Business Intelligence has come a long way. It is now closer tied with the business processes as ever before making the basic data (quality) that comes from this also more and more important. BI still can be an aggregated report of last month sales on a highly accumulated level but it can also be operational dashboards monitoring key business processes on a real time level supporting split second decisions. This makes a strong case for the platform vendors. They have the applications to support the business processes, capture the data and report on them. An integration of software and hardware therefore seems to be unavoidable. Cognos is one of the fist BI pure players to understand this. Their launch of Cognos Now! which integrates a hardware server and dashboard for realtime monitoring is proof of that. They might well be the first BI platform vendor.
But basically all BI/CPM vendors have more or less the same products and use the same technology. Even the corporate take over strategies are being copied resulting into a concentration of BI vendors.
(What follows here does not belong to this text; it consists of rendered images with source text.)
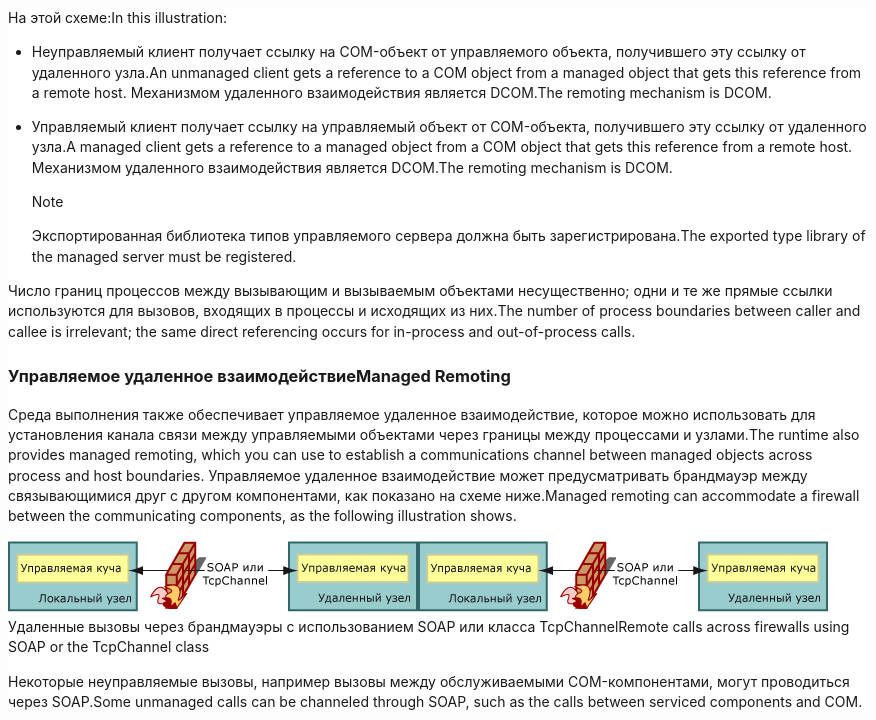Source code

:  <span data-ttu-id="93e0c-202">На этой схеме:</span><span class="sxs-lookup"><span data-stu-id="93e0c-202">In this illustration:</span></span>  
  
-   <span data-ttu-id="93e0c-203">Неуправляемый клиент получает ссылку на COM-объект от управляемого объекта, получившего эту ссылку от удаленного узла.</span><span class="sxs-lookup"><span data-stu-id="93e0c-203">An unmanaged client gets a reference to a COM object from a managed object that gets this reference from a remote host.</span></span> <span data-ttu-id="93e0c-204">Механизмом удаленного взаимодействия является DCOM.</span><span class="sxs-lookup"><span data-stu-id="93e0c-204">The remoting mechanism is DCOM.</span></span>  
  
-   <span data-ttu-id="93e0c-205">Управляемый клиент получает ссылку на управляемый объект от COM-объекта, получившего эту ссылку от удаленного узла.</span><span class="sxs-lookup"><span data-stu-id="93e0c-205">A managed client gets a reference to a managed object from a COM object that gets this reference from a remote host.</span></span> <span data-ttu-id="93e0c-206">Механизмом удаленного взаимодействия является DCOM.</span><span class="sxs-lookup"><span data-stu-id="93e0c-206">The remoting mechanism is DCOM.</span></span>  
  
    > [!NOTE]
    >  <span data-ttu-id="93e0c-207">Экспортированная библиотека типов управляемого сервера должна быть зарегистрирована.</span><span class="sxs-lookup"><span data-stu-id="93e0c-207">The exported type library of the managed server must be registered.</span></span>  
  
 <span data-ttu-id="93e0c-208">Число границ процессов между вызывающим и вызываемым объектами несущественно; одни и те же прямые ссылки используются для вызовов, входящих в процессы и исходящих из них.</span><span class="sxs-lookup"><span data-stu-id="93e0c-208">The number of process boundaries between caller and callee is irrelevant; the same direct referencing occurs for in-process and out-of-process calls.</span></span>  
  
### <a name="managed-remoting"></a><span data-ttu-id="93e0c-209">Управляемое удаленное взаимодействие</span><span class="sxs-lookup"><span data-stu-id="93e0c-209">Managed Remoting</span></span>  
 <span data-ttu-id="93e0c-210">Среда выполнения также обеспечивает управляемое удаленное взаимодействие, которое можно использовать для установления канала связи между управляемыми объектами через границы между процессами и узлами.</span><span class="sxs-lookup"><span data-stu-id="93e0c-210">The runtime also provides managed remoting, which you can use to establish a communications channel between managed objects across process and host boundaries.</span></span> <span data-ttu-id="93e0c-211">Управляемое удаленное взаимодействие может предусматривать брандмауэр между связывающимися друг с другом компонентами, как показано на схеме ниже.</span><span class="sxs-lookup"><span data-stu-id="93e0c-211">Managed remoting can accommodate a firewall between the communicating components, as the following illustration shows.</span></span>  
  
 <span data-ttu-id="93e0c-212">![SOAP или TcpChannel](./media/interopremotesoap.gif "interopremotesoap")</span><span class="sxs-lookup"><span data-stu-id="93e0c-212">![SOAP or TcpChannel](./media/interopremotesoap.gif "interopremotesoap")</span></span>  
<span data-ttu-id="93e0c-213">Удаленные вызовы через брандмауэры с использованием SOAP или класса TcpChannel</span><span class="sxs-lookup"><span data-stu-id="93e0c-213">Remote calls across firewalls using SOAP or the TcpChannel class</span></span>  
  
 <span data-ttu-id="93e0c-214">Некоторые неуправляемые вызовы, например вызовы между обслуживаемыми COM-компонентами, могут проводиться через SOAP.</span><span class="sxs-lookup"><span data-stu-id="93e0c-214">Some unmanaged calls can be channeled through SOAP, such as the calls between serviced components and COM.</span></span>  
  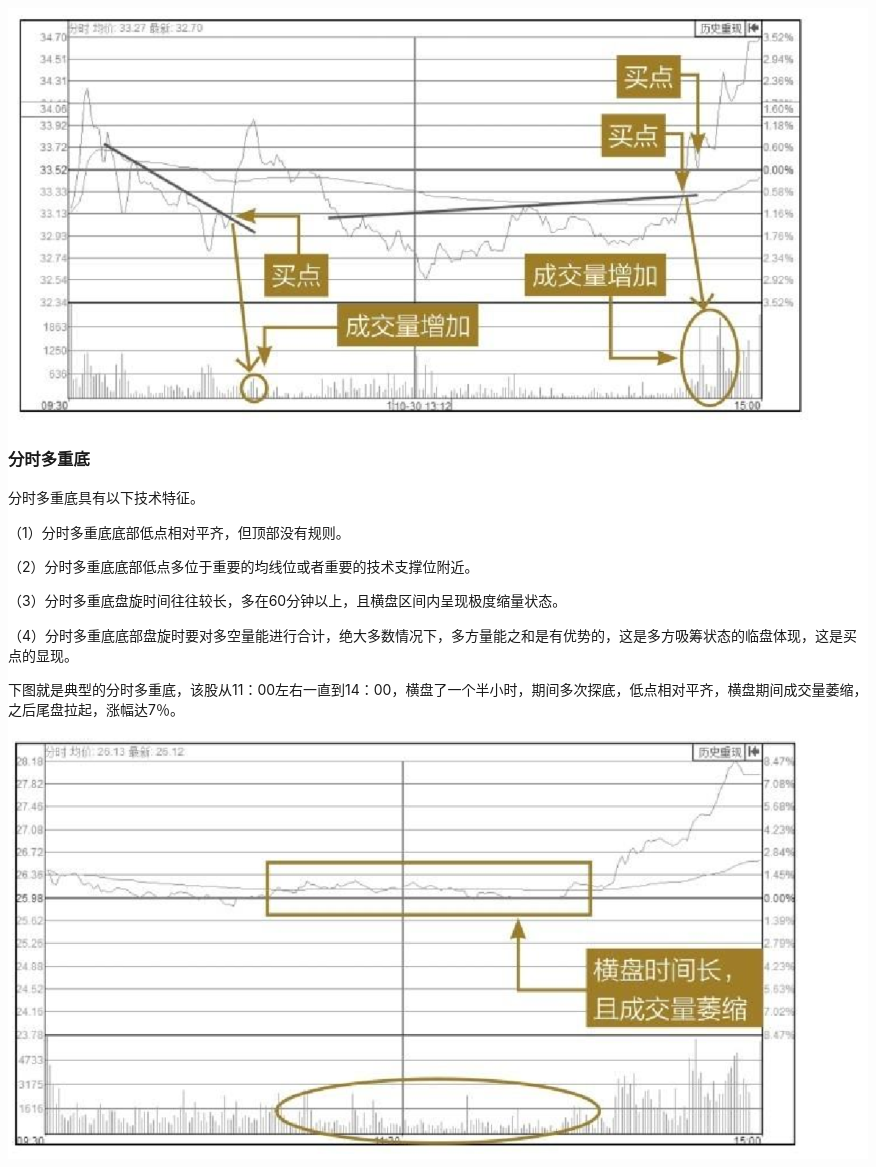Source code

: ![image-20221113011301848](./images/image-20221113011301848.png)

### 分时多重底

分时多重底具有以下技术特征。

（1）分时多重底底部低点相对平齐，但顶部没有规则。

（2）分时多重底底部低点多位于重要的均线位或者重要的技术支撑位附近。

（3）分时多重底盘旋时间往往较长，多在60分钟以上，且横盘区间内呈现极度缩量状态。

（4）分时多重底底部盘旋时要对多空量能进行合计，绝大多数情况下，多方量能之和是有优势的，这是多方吸筹状态的临盘体现，这是买点的显现。

下图就是典型的分时多重底，该股从11：00左右一直到14：00，横盘了一个半小时，期间多次探底，低点相对平齐，横盘期间成交量萎缩，之后尾盘拉起，涨幅达7％。

![image-20221113011323729](./images/image-20221113011323729.png)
The real innovation still has to come from small companies that specialize in a niche of business intelligence such as: strategy implementation, meta- and masterdata, advanced visualization, text mining, search and business activity monitoring. These small companies will probably at some point in time be bought by one of the large BI vendors. After all, Cognos Now! was Celquest before. The real challenge for the large BI vendors will than be the technical integration of all these tools. It is easy to make a Ms Powerpoint presentation of where this new application fits in your product portfolio but making it work with these other tools is a far more difficult thing to do.
Finally, will we end up with one or two BI vendors with a standard set of Business Intelligence tools? No, I dont think so. The BI tool set will always be dynamic. Remember? After DDS (Decision Support Sytems) and EIS (Executive Information Systems) came Enterprise Reporting and OLAP (Analytics). Than came the consolidation, planning, dashboard and scorecarding tools. Nowadays, the streaming servers and realtime monitoring tools are being wheeled into the business. There will always be something new. The platform vendors will take a dominant position in the BI market but there will always be room for vendors with a focus on BI only. It is almost like the Olympics. Sometimes you need the decathlete to jump, run and throw the javelin and sometimes you just need a 100 meter specialist.
But I am not sure that the real innovation will come from these companies, though they may well acquire the innovators to embed them into their enterprise solutions. Like a thousand points of light, there are individuals and small companies out there already thinking in a really innovative manner about what Business Intelligence could be given new capabilities and technologies.
Who are they? I cant wait to find out! Let me know what you have seen or are thinking, and that also means the big players too.